** Opening Supplied records block **
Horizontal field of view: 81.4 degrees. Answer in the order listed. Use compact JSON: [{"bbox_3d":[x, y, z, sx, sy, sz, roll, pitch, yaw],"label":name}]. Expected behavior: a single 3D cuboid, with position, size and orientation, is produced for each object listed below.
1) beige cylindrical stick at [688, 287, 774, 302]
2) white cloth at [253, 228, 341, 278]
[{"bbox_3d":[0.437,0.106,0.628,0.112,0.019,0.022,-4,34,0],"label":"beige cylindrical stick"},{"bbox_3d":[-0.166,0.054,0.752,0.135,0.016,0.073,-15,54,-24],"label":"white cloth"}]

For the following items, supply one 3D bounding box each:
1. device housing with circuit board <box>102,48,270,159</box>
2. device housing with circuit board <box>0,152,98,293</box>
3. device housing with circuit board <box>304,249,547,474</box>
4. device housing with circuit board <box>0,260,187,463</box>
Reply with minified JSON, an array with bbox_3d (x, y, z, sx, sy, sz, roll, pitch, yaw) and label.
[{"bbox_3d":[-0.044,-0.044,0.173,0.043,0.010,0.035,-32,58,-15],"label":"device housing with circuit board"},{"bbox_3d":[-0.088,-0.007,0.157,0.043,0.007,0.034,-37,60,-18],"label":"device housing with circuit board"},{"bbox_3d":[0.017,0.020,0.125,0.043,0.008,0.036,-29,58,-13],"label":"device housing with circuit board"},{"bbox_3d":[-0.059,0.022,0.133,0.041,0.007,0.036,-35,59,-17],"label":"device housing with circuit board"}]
** Closing Supplied records block **
# Problem statement
Write out the listing's lines exactly, from its first line through the line that contains "4. device housing", and stop there.

# Completed exercise
Horizontal field of view: 81.4 degrees. Answer in the order listed. Use compact JSON: [{"bbox_3d":[x, y, z, sx, sy, sz, roll, pitch, yaw],"label":name}]. Expected behavior: a single 3D cuboid, with position, size and orientation, is produced for each object listed below.
1) beige cylindrical stick at [688, 287, 774, 302]
2) white cloth at [253, 228, 341, 278]
[{"bbox_3d":[0.437,0.106,0.628,0.112,0.019,0.022,-4,34,0],"label":"beige cylindrical stick"},{"bbox_3d":[-0.166,0.054,0.752,0.135,0.016,0.073,-15,54,-24],"label":"white cloth"}]

For the following items, supply one 3D bounding box each:
1. device housing with circuit board <box>102,48,270,159</box>
2. device housing with circuit board <box>0,152,98,293</box>
3. device housing with circuit board <box>304,249,547,474</box>
4. device housing with circuit board <box>0,260,187,463</box>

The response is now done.